Something pretty sensational happened during my recent trip to Georgia and Armenia. As I found myself on foreign lands, there were quite a number of times – quiet ones, reflective ones; while dancing among hundreds, or striking up a sweet conversation with locals in restaurants – there were defining moments where interestingly enough, I was experiencing a kind of déjà-vu that was not really one. A sip of Armenian coffee reminded me of a delightful rose-shaped salmon sashimi that a chef friend concocted for me when I was living in Oslo. Perhaps because the coffee mug had a print of a rose on it. The first bite of the incredible Georgian national dish Khachapuri propelled me back to that spring years ago when my oldest brother invited me to a Cheese Ham marathon. I am convinced Pizza Hut's prime inspiration is this specialty's heartiness. And for a second in the sublime techno club Bassiani in Tbilisi, the peculiar face of a man that walked past me the very first night I arrived in Berlin in 2005, which truthfully I discarded until now, crystallized in my head; a blur suddenly clear as day as the music fed my soul in that darkest, most wholesome of clubs.
The uncanny thing is, these are illusive details that I had not only completely forgotten about; but I am fairly certain I did because they do not necessarily count as so-called journey-altering, key hours. Those we are supposed to immortalize. An average day at Pizza Hut, an odd stranger or that cute sashimi surely did not make it on a picture – even less on paper: not because they did not matter at all; but they just did not matter enough. This was not the first time new sights, tastes or experiences somehow induced random life fragments. Of course, I am not implying that rescuing involuntary memories happens only while on the road. I have studied Marcel Proust’s In Search of Lost Time one too many times to appreciate how a delicious Madeleine can awaken episodes as far as in our childhood. However, there is something about being somewhere else that manages to resuscitate hidden gems easily – and unwillingly; especially serendipitous snippets. Chapters we usually leave in parenthesis. These memories, no longer fickle, come alive in full force. They mattered now.

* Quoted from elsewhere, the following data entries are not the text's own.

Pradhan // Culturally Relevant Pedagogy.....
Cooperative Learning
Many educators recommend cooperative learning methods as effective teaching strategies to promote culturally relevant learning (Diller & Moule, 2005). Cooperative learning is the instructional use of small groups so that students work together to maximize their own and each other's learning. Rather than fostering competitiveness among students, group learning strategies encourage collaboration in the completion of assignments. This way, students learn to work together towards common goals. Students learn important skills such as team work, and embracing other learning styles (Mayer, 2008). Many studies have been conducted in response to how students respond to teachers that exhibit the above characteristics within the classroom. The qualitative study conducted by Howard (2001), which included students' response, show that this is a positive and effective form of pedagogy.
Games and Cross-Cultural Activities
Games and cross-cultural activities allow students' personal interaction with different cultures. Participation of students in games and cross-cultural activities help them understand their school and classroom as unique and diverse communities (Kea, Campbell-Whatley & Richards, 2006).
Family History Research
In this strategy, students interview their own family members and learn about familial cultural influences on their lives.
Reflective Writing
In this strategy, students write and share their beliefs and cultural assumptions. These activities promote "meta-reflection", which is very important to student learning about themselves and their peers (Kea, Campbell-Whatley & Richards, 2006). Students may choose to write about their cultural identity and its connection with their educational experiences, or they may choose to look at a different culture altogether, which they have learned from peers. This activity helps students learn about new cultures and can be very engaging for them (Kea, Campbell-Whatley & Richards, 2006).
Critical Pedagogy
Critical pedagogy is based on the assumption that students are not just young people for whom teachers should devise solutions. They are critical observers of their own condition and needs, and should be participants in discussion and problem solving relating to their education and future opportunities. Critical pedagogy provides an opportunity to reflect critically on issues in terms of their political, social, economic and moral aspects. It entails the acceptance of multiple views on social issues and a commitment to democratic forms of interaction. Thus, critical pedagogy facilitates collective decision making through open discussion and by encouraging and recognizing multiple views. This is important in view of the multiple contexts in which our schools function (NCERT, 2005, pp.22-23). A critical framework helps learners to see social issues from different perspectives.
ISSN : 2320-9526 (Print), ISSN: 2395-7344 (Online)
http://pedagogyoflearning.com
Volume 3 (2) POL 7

I am someone who does not tend to forget and I have been an avid moments catcher, devout diary keeper and relentless absurd items collector from an early age –– naturally to document it all. I guess it also goes hand in hand with being a writer. We are obsessed with the moment. See eternity in it. We preserve feelings. Write both to set them free and hold them prisoner. We write to remember. And we write to relive things. Whether recounting, embellishing or even downgrading our musings, writing is genuinely living a point in time twice: in the moment, then in ink. Three times if, by all means, we consider reading as well. Notwithstanding, I have lived long enough to know that some days truly get lost in the mass, some thoughts will not care much for an afterthought – and even the strongest of emotions will be tamed. We simply cannot remember it all even when we keep the greatest days of our lives in shrines. Obviously, all the more when it comes to the trivial.
I have always regarded traveling as the utmost privilege; and fact is, when the routine is disrupted entirely, we tend to think that we leave who we are at home. Actually, I discovered that quite the opposite happens: we bring our entire being with us. This time frame has a subtle way of letting the banal and the extraordinary meet; and in a trice, the past, present and future version of ourselves seem to mesh perfectly in unknown territories. Memories and dreams become one and the same in the present moment. More importantly, the more we explore, the more there is revival. The more we are disoriented, the more dissimilar the other culture is from our own, the more we understand that many things are wonderfully universal: kindness, laughter, freedom. In my case, I wondered why these atypical episodes stemming from former lifetimes all of a sudden crammed up in my head. They matter. They have always mattered. Then, the thread of my life felt flawless: every stage -- including the most ordinary, nearly forgotten ones -- led me to exactly where I was supposed to be. I found my vein as a writer in the ordinary long ago. Yet sometimes, it does take that extra to see beauty in it.
Glorious Mount Ararat before me in Armenia took me back to all those nights I was in the gutter – at the same time, that majestic view also summoned my ability to successfully pull myself together. Over and over again. Without question, no photograph will do justice to seeing the unique cave city of Vardzia with my own eyes. I had planned on going there, and there I was. Then, it had me be confident about the grandeur of my endeavours. I was so free because of techno in Bassiani, and it breathed life into those memories I had already felt that way. In thirteen years in the scene, there have been plenty. Still, this was another one that would go down in the books. Beautifully so, the past, present and future version of ourselves mesh perfectly on foreign grounds. Old impressions and new become one and the same in the present moment, this time frame subtly letting the banal and the extraordinary meet. Indeed, something sensational occurred to me during my trip to Georgia and Armenia: I celebrate the ordinary. I always have. And sometimes, it takes that extra to write about it.